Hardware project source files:
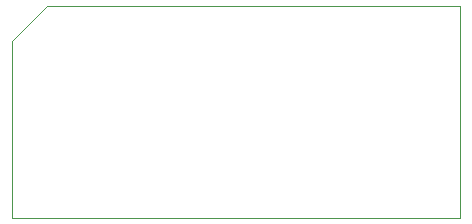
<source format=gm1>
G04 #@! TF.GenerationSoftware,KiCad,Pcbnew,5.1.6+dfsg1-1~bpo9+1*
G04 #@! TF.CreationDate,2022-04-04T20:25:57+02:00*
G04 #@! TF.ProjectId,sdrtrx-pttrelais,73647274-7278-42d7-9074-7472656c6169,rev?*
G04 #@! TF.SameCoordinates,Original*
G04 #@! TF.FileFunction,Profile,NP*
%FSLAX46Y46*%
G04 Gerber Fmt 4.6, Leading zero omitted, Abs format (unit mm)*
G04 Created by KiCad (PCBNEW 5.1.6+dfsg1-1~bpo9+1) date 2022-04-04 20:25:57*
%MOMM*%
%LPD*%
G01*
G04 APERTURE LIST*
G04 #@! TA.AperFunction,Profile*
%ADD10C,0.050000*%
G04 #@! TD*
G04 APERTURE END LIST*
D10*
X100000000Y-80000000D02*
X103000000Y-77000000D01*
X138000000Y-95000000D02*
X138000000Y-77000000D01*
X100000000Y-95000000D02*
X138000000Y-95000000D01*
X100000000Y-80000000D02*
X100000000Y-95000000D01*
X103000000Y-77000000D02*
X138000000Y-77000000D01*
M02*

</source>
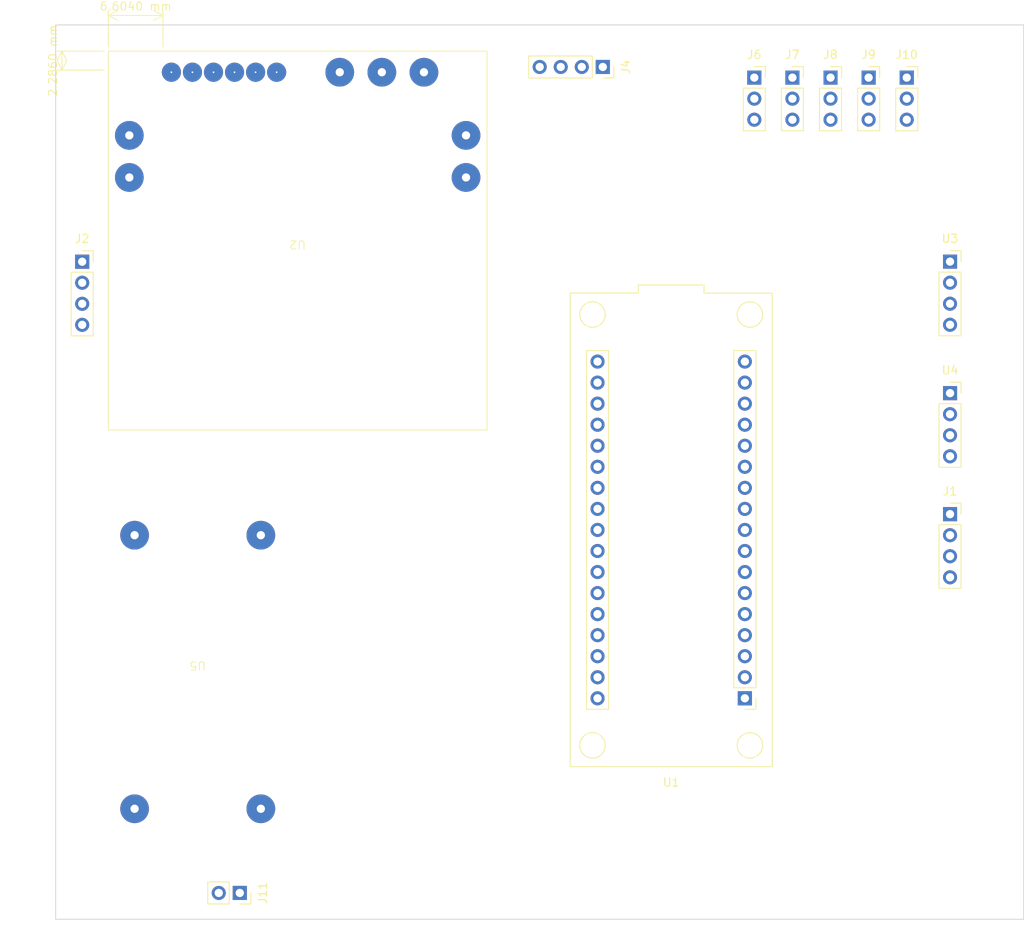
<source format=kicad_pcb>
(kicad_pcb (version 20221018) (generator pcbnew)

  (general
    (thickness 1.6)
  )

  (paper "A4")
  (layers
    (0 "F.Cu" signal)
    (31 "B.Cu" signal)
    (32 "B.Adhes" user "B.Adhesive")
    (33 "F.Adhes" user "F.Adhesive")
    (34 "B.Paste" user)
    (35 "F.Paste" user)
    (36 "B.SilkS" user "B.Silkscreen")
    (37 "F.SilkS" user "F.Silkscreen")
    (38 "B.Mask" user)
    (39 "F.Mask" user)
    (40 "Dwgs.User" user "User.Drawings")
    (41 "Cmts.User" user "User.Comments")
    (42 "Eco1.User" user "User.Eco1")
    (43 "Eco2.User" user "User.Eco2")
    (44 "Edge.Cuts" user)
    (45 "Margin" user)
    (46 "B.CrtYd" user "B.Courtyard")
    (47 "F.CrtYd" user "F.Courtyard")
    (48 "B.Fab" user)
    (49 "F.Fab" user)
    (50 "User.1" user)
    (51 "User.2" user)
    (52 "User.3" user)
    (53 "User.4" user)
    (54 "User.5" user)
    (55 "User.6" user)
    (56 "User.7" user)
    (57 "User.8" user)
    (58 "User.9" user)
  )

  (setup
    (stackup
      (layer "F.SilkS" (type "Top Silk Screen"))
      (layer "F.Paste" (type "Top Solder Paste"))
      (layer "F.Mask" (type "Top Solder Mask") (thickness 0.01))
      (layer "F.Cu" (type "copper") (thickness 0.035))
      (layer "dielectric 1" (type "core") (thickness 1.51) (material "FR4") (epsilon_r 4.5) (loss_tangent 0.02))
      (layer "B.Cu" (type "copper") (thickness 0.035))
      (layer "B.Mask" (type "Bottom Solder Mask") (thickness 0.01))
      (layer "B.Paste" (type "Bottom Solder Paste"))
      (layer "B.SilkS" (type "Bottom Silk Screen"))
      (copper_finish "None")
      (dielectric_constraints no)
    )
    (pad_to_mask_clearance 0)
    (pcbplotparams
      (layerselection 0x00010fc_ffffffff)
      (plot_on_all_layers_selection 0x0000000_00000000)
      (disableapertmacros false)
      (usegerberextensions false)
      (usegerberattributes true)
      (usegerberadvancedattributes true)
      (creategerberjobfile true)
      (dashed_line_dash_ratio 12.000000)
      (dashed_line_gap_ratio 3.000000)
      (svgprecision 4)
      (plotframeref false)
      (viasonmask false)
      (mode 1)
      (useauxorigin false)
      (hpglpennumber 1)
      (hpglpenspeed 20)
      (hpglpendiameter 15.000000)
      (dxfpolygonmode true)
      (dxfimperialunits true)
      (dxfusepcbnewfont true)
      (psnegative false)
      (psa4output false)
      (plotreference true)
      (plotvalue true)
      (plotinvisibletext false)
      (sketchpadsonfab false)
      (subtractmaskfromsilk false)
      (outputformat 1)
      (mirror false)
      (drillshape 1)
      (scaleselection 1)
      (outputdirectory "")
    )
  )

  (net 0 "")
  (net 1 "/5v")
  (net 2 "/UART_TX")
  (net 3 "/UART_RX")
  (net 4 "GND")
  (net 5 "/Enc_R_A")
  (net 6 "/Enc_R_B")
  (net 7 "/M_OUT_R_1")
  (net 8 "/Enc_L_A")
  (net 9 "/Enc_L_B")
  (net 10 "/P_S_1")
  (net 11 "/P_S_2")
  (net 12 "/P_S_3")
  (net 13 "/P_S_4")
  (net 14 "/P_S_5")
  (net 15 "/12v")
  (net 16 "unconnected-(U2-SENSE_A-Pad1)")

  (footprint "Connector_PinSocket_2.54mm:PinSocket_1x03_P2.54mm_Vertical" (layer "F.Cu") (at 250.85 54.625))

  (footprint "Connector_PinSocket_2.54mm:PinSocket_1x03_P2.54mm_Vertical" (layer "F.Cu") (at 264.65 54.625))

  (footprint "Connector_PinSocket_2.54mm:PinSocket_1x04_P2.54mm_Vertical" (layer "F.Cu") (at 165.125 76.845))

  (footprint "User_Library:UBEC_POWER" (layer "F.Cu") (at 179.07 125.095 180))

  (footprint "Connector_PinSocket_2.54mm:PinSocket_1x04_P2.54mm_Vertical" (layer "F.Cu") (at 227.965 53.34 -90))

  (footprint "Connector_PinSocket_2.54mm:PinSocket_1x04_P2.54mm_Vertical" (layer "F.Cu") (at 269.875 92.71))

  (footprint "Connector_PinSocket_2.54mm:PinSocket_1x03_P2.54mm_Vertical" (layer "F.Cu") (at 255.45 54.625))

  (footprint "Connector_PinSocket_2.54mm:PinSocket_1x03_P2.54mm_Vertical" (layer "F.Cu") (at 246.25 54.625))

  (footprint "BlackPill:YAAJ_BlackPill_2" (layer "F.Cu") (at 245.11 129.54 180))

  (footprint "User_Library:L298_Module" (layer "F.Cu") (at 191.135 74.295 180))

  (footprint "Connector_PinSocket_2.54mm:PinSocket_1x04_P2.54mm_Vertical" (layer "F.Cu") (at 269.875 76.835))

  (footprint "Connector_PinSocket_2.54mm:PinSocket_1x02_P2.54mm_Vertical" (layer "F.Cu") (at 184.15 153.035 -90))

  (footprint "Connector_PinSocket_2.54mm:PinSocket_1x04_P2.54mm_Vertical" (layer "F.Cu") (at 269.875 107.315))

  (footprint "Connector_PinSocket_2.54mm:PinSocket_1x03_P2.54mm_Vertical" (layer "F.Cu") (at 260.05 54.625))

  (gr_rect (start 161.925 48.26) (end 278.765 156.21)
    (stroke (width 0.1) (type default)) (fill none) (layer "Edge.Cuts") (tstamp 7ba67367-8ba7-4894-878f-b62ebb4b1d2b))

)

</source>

* * *

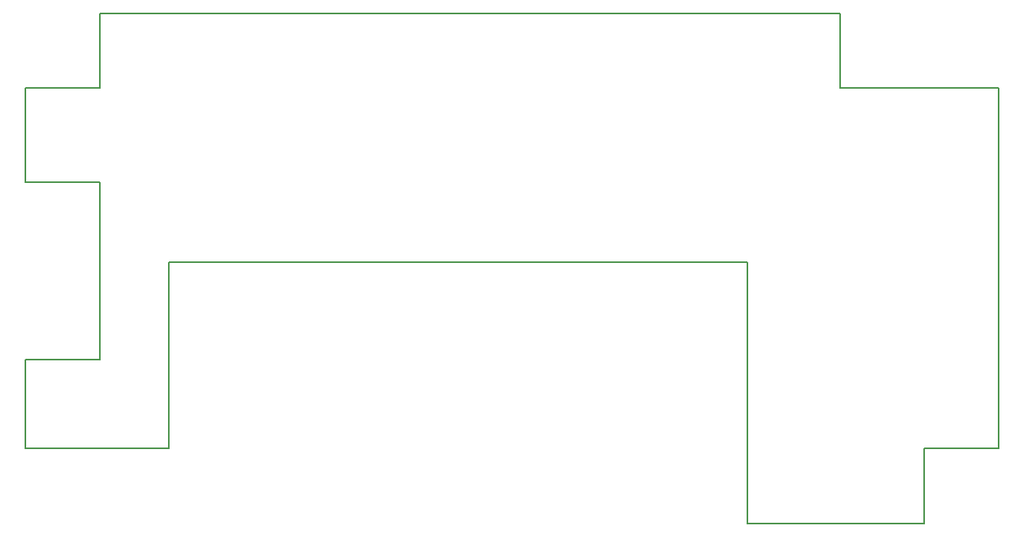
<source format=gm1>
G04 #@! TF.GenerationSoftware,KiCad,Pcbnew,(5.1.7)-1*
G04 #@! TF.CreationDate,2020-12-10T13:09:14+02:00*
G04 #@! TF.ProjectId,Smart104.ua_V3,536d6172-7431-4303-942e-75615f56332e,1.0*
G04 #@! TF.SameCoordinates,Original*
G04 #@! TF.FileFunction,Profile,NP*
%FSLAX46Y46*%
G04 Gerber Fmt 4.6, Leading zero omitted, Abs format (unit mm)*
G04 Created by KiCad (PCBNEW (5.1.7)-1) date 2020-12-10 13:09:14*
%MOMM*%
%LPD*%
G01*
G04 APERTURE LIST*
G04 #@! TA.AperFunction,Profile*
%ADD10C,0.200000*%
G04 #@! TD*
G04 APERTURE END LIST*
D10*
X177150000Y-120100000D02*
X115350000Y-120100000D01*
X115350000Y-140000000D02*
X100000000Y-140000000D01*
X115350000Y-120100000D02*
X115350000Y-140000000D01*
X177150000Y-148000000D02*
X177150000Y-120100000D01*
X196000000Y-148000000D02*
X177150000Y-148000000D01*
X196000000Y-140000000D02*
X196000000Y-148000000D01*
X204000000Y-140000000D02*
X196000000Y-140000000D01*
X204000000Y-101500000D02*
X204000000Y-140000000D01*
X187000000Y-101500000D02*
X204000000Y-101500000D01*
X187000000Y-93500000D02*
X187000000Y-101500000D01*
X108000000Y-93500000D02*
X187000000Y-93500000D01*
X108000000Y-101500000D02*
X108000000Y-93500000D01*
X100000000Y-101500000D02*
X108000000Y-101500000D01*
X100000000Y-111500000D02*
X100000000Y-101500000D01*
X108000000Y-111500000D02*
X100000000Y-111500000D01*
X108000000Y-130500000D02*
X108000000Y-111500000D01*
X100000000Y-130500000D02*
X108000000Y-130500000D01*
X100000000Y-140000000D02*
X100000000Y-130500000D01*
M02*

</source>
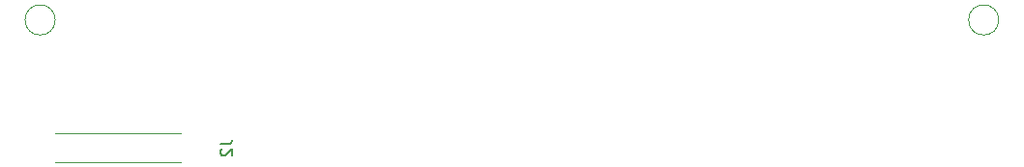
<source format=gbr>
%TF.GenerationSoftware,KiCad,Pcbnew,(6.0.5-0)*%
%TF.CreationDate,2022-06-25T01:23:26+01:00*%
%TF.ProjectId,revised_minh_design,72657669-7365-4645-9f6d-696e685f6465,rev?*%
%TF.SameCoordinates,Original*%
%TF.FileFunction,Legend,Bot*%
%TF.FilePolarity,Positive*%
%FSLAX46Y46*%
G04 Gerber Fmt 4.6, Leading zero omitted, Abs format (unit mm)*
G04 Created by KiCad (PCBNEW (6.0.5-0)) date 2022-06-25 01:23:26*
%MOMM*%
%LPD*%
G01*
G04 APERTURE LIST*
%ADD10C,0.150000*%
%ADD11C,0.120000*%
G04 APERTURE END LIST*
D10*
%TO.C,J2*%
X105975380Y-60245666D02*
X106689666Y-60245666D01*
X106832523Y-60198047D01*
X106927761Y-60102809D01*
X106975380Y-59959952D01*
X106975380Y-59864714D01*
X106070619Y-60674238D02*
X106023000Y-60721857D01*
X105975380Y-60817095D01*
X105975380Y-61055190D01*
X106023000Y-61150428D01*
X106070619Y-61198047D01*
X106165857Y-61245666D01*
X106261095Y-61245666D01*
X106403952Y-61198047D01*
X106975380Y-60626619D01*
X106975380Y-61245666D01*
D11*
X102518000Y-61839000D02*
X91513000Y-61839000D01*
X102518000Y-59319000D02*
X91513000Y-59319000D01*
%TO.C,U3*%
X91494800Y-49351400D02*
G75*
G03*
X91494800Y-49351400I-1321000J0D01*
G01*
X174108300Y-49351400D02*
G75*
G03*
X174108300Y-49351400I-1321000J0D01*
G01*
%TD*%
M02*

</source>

YOUR OBJECTIVE:
Nothing but the lines above from the one containing "X204000000Y-140000000D02*" through the one containing "X108000000Y-101500000D01*" should appear in the answer, each repeated exactly.

EXERCISE ANSWER:
X204000000Y-140000000D02*
X196000000Y-140000000D01*
X204000000Y-101500000D02*
X204000000Y-140000000D01*
X187000000Y-101500000D02*
X204000000Y-101500000D01*
X187000000Y-93500000D02*
X187000000Y-101500000D01*
X108000000Y-93500000D02*
X187000000Y-93500000D01*
X108000000Y-101500000D02*
X108000000Y-93500000D01*
X100000000Y-101500000D02*
X108000000Y-101500000D01*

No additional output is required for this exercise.